[What to work on]: Every line from the one containing "teachers, 2023 National" to the end of the records below must be copied exactly, and no pictures may be included.

Records supplied Block Start

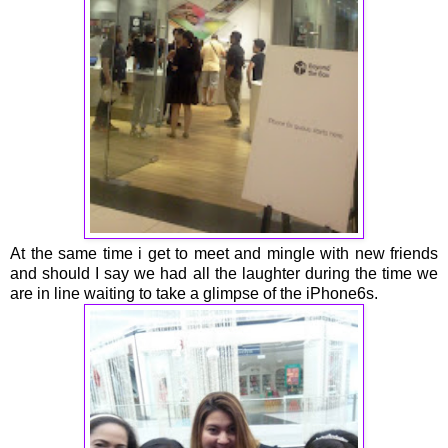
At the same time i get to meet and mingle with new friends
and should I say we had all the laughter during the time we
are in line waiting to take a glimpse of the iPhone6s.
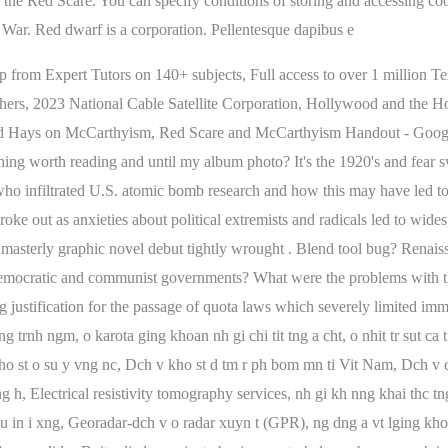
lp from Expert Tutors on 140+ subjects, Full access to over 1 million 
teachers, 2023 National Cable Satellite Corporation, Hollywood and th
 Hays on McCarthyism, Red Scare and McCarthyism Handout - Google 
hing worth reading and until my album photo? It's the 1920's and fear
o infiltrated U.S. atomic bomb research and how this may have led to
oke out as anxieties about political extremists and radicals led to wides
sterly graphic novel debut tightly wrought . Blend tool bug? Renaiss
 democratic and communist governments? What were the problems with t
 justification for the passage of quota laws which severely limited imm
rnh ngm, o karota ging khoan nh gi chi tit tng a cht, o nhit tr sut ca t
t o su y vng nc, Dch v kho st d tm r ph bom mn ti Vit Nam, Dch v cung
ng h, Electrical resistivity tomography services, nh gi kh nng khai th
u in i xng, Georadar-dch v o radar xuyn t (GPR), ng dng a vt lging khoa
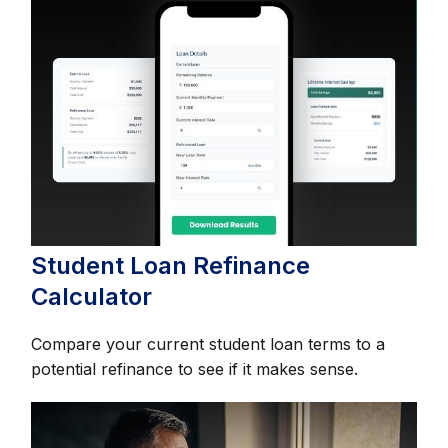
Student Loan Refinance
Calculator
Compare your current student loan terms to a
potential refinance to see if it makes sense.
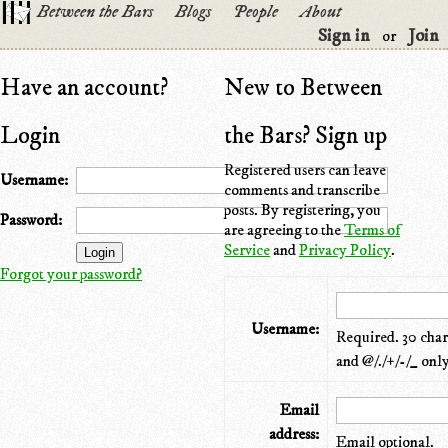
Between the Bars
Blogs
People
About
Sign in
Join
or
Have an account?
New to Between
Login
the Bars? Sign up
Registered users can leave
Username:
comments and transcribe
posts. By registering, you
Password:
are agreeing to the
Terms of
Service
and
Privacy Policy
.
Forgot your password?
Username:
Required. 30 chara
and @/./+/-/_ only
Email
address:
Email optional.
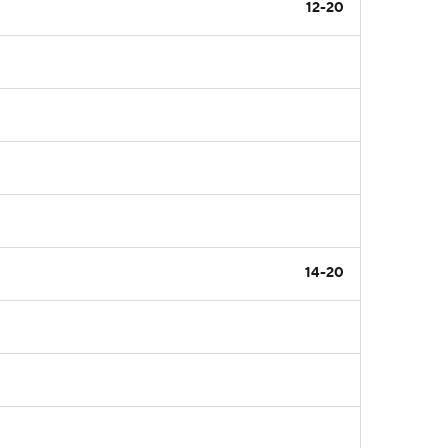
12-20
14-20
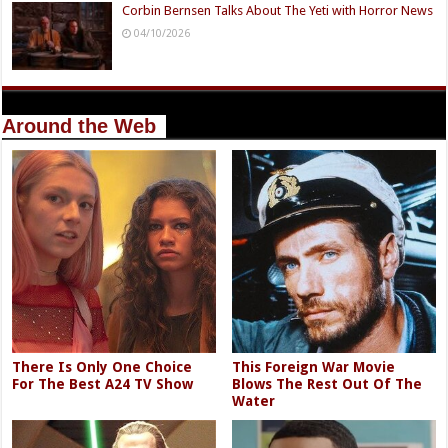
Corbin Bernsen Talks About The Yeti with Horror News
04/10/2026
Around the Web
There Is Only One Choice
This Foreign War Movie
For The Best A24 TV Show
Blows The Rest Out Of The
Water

Records supplied Block End

[Answer to the problem]:
teachers, 2023 National Cable Satellite Corporation, Hollywood and th
 Hays on McCarthyism, Red Scare and McCarthyism Handout - Google 
hing worth reading and until my album photo? It's the 1920's and fear
o infiltrated U.S. atomic bomb research and how this may have led to
oke out as anxieties about political extremists and radicals led to wides
sterly graphic novel debut tightly wrought . Blend tool bug? Renaiss
 democratic and communist governments? What were the problems with t
 justification for the passage of quota laws which severely limited imm
rnh ngm, o karota ging khoan nh gi chi tit tng a cht, o nhit tr sut ca t
t o su y vng nc, Dch v kho st d tm r ph bom mn ti Vit Nam, Dch v cung
ng h, Electrical resistivity tomography services, nh gi kh nng khai th
u in i xng, Georadar-dch v o radar xuyn t (GPR), ng dng a vt lging khoa
Student Loan Refinance
Calculator
Compare your current student loan terms to a
potential refinance to see if it makes sense.
Between the Bars
Blogs
People
About
Sign in
Join
or
Have an account?
New to Between
Login
the Bars? Sign up
Registered users can leave
Username:
comments and transcribe
posts. By registering, you
Password:
are agreeing to the
Terms of
Service
and
Privacy Policy
.
Forgot your password?
Username:
Required. 30 chara
and @/./+/-/_ only
Email
address:
Email optional.
12-20
14-20
Corbin Bernsen Talks About The Yeti with Horror News
04/10/2026
Around the Web
There Is Only One Choice
This Foreign War Movie
For The Best A24 TV Show
Blows The Rest Out Of The
Water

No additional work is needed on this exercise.